Bartolina became involved with the contest when he started working for NRCS as a soil scientist in 1961. By the mid-1980s, he was contest coordinator, working diligently behind the scenes months before the pits were ever dug.

“The contest was part of my NRCS training,” he said. “When you’re out there and the kids are asking questions, that’s when you learn. It gives kids an appreciation for the land. When you think of all the state and local contests that lead up to this, the number of students and coaches involved, it’s rewarding to know you’ve had some impact on their lives.”

The national contest is comprised of three events held concurrently at the same secret location. In the land judging event, contestants enter several three to five-foot deep pits to evaluate the qualities of the soil and determine its potential for agricultural production. Range judging contestants rotate through roped off rangeland sites to identify plant species and determine the site’s value for cattle production and quail habitat. Homesite evaluation challenges contestants to determine the value of a site for residential development.

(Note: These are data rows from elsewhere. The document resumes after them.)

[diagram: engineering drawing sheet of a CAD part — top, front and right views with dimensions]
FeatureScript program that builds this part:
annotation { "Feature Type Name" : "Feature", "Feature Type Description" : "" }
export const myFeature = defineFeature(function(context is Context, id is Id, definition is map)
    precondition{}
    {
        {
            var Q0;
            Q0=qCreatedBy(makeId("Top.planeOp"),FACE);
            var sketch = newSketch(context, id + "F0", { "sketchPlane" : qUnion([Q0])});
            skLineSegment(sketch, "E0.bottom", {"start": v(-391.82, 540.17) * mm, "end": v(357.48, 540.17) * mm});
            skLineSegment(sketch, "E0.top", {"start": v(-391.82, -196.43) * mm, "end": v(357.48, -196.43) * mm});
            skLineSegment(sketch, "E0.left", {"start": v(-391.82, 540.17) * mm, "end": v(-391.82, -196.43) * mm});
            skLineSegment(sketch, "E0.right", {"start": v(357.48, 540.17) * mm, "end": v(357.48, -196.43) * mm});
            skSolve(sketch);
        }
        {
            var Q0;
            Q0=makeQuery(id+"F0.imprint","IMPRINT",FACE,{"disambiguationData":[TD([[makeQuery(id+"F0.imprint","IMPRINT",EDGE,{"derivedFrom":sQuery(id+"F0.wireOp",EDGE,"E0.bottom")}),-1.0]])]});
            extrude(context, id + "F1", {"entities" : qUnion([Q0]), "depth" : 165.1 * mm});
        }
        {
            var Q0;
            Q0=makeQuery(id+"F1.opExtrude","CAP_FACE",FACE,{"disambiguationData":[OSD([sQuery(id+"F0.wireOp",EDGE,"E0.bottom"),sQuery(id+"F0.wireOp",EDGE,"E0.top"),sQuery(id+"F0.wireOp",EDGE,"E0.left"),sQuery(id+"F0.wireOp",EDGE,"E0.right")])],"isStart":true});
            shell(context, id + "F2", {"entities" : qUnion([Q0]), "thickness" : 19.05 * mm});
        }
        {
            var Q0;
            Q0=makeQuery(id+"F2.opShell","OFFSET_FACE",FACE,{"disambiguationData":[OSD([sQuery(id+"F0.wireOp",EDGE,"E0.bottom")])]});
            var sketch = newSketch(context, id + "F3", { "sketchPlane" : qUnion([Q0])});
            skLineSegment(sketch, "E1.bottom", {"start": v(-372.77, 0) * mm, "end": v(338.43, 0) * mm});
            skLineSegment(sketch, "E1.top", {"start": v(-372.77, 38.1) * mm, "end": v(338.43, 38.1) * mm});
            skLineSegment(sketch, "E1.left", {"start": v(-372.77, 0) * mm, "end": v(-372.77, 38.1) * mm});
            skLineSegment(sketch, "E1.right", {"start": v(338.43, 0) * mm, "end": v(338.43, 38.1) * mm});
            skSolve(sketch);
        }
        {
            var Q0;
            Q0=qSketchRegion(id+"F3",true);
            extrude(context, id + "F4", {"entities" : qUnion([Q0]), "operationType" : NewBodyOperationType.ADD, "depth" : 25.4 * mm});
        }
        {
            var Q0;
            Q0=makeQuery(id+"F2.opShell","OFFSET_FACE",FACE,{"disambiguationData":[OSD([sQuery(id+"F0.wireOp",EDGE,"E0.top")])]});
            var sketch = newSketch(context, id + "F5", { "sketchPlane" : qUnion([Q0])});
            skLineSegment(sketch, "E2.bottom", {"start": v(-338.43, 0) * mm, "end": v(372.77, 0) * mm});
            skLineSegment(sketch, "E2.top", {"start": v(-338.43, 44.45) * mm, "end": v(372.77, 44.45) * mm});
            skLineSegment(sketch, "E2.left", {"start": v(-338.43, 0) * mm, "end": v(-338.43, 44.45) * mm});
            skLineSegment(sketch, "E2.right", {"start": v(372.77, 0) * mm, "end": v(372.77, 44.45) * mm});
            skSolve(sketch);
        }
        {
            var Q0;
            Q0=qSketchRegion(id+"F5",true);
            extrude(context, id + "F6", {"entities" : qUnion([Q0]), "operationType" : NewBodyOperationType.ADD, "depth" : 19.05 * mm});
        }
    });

Sure, it’s true that COVID-19 placed the event on hold for two years, but weather doesn’t. There have been days of beads of sweat, drops of rain, and pellets of sleet, and the contest continued.

To touch so many lives every year requires the close cooperation of several public and private partners.

“It’s a labor of love,” said Bartolina, who points toward about 200 volunteers that see the event through in quality fashion. “There’s not another contest with this many people from so many places working for the same thing. I hope it continues and I hope new people can get involved and keep it going.”

Don’t take that to mean he’s worked his last event. Phil Campbell, chairman of the Oklahoma Conservation Commission and a director for the Oklahoma County Conservation District, said, “He has to remain a part of this. We need him.”

That goes back to Bartolina saying he wants to be remembered as someone who made a difference. That’s the case whether you are talking about the National Land & Range Judging Contest or working with NRCS or the Oklahoma County Conservation District.

“We did an emergency project one year out by Jones, and we got it done quickly,” Bartolina said. “Floodwaters were about to take out the road and we got in and rip-rapped and saved the road. A lady wrote a letter to a Congressman talking about the efficiency of government and what a quick and good job we did. Now that makes you proud when you can do something to help people, they appreciate it.”

Bartolina says that after this retirement he plans to continue to spend time with his wife of 63 years, his four married children, 10 grandchildren and six great grandchildren (to date) and continue to volunteer doing what he loves – serving the conservation community.